== Untersuchter Text ==

31.8.2020   

DE

Amtsblatt der Europäischen Union

C 287/2


Urteil des Gerichtshofs (Vierte Kammer) vom 9. Juli 2020 (Vorabentscheidungsersuchen des Juzgado de Primera Instancia e Instrucción no 3 de Teruel — Spanien) — XZ/Ibercaja Banco SA

(Rechtssache C-452/18) (1)

(Vorlage zur Vorabentscheidung - Verbraucherschutz - Richtlinie 93/13/EWG - Missbräuchliche Klauseln in Verbraucherverträgen - Hypothekendarlehensvertrag - Klausel zur Beschränkung der Variabilität des Zinssatzes [Mindestzinssatzklausel] - Novationsvertrag - Verzicht, gegen die Klauseln eines Vertrags Rechtsbehelfe bei Gericht einzulegen - Keine Bindungswirkung)

(2020/C 287/02)

Verfahrenssprache: Spanisch

Vorlegendes Gericht

Juzgado de Primera Instancia e Instrucción no 3 de Teruel

Parteien des Ausgangsverfahrens

Kläger: XZ

Beklagte: Ibercaja Banco SA

Tenor

1.

Art. 6 Abs. 1 der Richtlinie 93/13/EWG des Rates vom 5. April 1993 über missbräuchliche Klauseln in Verbraucherverträgen ist dahin auszulegen, dass er es nicht verwehrt, dass eine Klausel eines zwischen einem Gewerbetreibenden und einem Verbraucher geschlossenen Vertrags, deren Missbräuchlichkeit gerichtlich festgestellt werden kann, Gegenstand eines Novationsvertrags zwischen diesem Gewerbetreibenden und diesem Verbraucher sein kann, mit dem der Verbraucher auf die Wirkungen verzichtet, die die Feststellung der Missbräuchlichkeit dieser Klausel nach sich ziehen würde, vorausgesetzt, dieser Verzicht beruht auf einer freiwilligen und aufgeklärten Zustimmung des Verbrauchers, was zu prüfen Sache des vorlegenden Gerichts ist.

2.

Art. 3 Abs. 2 der Richtlinie 93/13 ist dahin auszulegen, dass eine Klausel eines Vertrags, der zwischen einem Gewerbetreibenden und einem Verbraucher geschlossen wurde, um eine potenziell missbräuchliche Klausel eines früheren zwischen ihnen geschlossenen Vertrags zu ändern oder die Folgen der Missbräuchlichkeit dieser anderen Klausel zu regeln, selbst als nicht im Einzelnen ausgehandelt eingestuft und gegebenenfalls für missbräuchlich erklärt werden kann.

===

**Ihre Aufgaben**
(a) Welche Partei wird im Urteil als Beklagte genannt?
(b) Schreiben Sie aus dem Urteil alles von „Beklagte: Ibercaja Banco“ bis hinunter zu „vorlegenden Gerichts ist.“ wortgetreu ab.
Die nachstehenden Datensätze sind eigenständiges Material und gehören nicht zum Urteil.

== Datensätze ==

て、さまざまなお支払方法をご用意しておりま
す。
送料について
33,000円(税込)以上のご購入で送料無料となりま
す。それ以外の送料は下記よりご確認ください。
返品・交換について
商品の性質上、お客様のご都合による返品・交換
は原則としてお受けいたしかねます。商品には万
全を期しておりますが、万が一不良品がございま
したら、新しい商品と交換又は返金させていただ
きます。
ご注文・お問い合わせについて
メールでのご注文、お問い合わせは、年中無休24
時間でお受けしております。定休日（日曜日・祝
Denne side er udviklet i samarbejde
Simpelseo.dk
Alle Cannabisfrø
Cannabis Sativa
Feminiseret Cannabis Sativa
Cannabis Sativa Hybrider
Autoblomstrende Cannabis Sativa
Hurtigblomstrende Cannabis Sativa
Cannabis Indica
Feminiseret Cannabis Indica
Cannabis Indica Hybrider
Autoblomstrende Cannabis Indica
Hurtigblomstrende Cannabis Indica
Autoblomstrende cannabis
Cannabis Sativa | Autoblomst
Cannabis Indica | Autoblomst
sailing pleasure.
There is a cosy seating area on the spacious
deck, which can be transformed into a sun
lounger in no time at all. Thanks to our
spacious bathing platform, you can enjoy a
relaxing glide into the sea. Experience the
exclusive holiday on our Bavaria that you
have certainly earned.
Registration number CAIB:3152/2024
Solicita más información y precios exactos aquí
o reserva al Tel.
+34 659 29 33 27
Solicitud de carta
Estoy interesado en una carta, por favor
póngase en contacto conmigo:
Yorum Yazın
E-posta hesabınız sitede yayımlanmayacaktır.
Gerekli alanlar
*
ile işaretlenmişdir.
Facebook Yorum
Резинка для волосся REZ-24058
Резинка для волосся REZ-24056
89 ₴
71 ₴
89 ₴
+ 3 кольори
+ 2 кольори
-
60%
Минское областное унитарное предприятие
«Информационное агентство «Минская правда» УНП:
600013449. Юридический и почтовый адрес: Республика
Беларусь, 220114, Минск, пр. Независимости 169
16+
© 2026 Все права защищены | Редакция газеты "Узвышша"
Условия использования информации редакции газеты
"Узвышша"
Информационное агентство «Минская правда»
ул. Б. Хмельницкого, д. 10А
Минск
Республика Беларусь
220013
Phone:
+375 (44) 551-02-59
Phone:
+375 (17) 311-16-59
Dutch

===

**Lösungen**
(a) Ibercaja Banco SA

(b)
Beklagte: Ibercaja Banco SA

Tenor

1.

Art. 6 Abs. 1 der Richtlinie 93/13/EWG des Rates vom 5. April 1993 über missbräuchliche Klauseln in Verbraucherverträgen ist dahin auszulegen, dass er es nicht verwehrt, dass eine Klausel eines zwischen einem Gewerbetreibenden und einem Verbraucher geschlossenen Vertrags, deren Missbräuchlichkeit gerichtlich festgestellt werden kann, Gegenstand eines Novationsvertrags zwischen diesem Gewerbetreibenden und diesem Verbraucher sein kann, mit dem der Verbraucher auf die Wirkungen verzichtet, die die Feststellung der Missbräuchlichkeit dieser Klausel nach sich ziehen würde, vorausgesetzt, dieser Verzicht beruht auf einer freiwilligen und aufgeklärten Zustimmung des Verbrauchers, was zu prüfen Sache des vorlegenden Gerichts ist.